**Instructions to follow**
Quote the following article on Beijing's revised family planning policy in full, word for word.

**Given text**
○ ○ ○ ○ ○
Beijing's legislature relaxed its family planning policy on Friday, allowing couples to have a second child if either parent is an only child.
An earlier regulation, passed in 2003, had stipulated that only couples in which both parents were only children could have a second child.
According to the new regulation, couples should wait until the wife turns 28 years old or until their first child is 4 years old to have a second child.
Geng Yutian, deputy director of the city's health and family planning commission, said the change is needed to combat the problem of an aging population.
"The total fertility rate with residential permits (hukou) in Beijing has been staying at about 1.0 for 18 years, which is obviously lower than the national average of 1.5 to 1.6 per cent. ... Since 2000, the fertility rate of the city's residents has stayed below 10 per thousand, a record low," he said.
Also, the proportion of working-age people has steadily fallen since 2010, and people age 60 or above made up more than 20 per cent of the population with Beijing hukou last year, he said.
"If the family planning policy remains the same, the total fertility rate will continue to drop," said Geng.
Now, the city should improve its hospitals, kindergartens and primary schools to meet the possible increase in demand, said Wang Delin, vice-chairman of the Legislative Affairs Committee under the city's legislature, the Beijing Municipal People's Congress.
○ ○ ○ ○ ○
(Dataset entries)

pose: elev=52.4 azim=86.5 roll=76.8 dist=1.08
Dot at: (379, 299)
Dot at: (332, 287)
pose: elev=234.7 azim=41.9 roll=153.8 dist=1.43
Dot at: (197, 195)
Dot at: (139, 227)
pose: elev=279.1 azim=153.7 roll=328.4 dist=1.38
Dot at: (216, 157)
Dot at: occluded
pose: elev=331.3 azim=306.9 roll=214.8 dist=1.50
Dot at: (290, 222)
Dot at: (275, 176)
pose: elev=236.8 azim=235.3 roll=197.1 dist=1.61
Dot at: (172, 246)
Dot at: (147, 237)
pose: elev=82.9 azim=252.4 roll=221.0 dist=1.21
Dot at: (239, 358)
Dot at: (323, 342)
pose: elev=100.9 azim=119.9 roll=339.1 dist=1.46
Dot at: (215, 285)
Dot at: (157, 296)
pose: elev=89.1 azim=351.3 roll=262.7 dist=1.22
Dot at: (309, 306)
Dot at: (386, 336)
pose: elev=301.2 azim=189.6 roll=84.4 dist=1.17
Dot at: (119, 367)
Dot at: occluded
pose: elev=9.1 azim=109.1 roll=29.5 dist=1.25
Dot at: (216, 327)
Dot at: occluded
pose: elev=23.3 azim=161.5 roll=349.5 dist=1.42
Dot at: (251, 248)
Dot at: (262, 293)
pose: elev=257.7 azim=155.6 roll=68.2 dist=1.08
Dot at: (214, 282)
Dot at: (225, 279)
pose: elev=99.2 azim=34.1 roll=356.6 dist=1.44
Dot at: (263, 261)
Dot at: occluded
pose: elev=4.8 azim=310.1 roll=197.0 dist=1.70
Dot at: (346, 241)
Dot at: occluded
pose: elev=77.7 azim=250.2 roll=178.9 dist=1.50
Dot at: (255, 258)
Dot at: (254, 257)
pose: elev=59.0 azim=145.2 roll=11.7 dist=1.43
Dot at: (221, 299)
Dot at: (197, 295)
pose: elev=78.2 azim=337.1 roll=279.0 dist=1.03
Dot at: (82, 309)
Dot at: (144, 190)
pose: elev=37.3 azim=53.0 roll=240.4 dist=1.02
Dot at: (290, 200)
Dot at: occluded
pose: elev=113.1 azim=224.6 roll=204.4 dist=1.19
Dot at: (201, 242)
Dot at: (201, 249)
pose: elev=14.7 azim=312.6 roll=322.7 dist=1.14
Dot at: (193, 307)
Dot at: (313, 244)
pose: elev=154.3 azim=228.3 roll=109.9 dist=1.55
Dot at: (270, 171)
○ ○ ○ ○ ○
**Expected output**
Beijing's legislature relaxed its family planning policy on Friday, allowing couples to have a second child if either parent is an only child.
An earlier regulation, passed in 2003, had stipulated that only couples in which both parents were only children could have a second child.
According to the new regulation, couples should wait until the wife turns 28 years old or until their first child is 4 years old to have a second child.
Geng Yutian, deputy director of the city's health and family planning commission, said the change is needed to combat the problem of an aging population.
"The total fertility rate with residential permits (hukou) in Beijing has been staying at about 1.0 for 18 years, which is obviously lower than the national average of 1.5 to 1.6 per cent. ... Since 2000, the fertility rate of the city's residents has stayed below 10 per thousand, a record low," he said.
Also, the proportion of working-age people has steadily fallen since 2010, and people age 60 or above made up more than 20 per cent of the population with Beijing hukou last year, he said.
"If the family planning policy remains the same, the total fertility rate will continue to drop," said Geng.
Now, the city should improve its hospitals, kindergartens and primary schools to meet the possible increase in demand, said Wang Delin, vice-chairman of the Legislative Affairs Committee under the city's legislature, the Beijing Municipal People's Congress.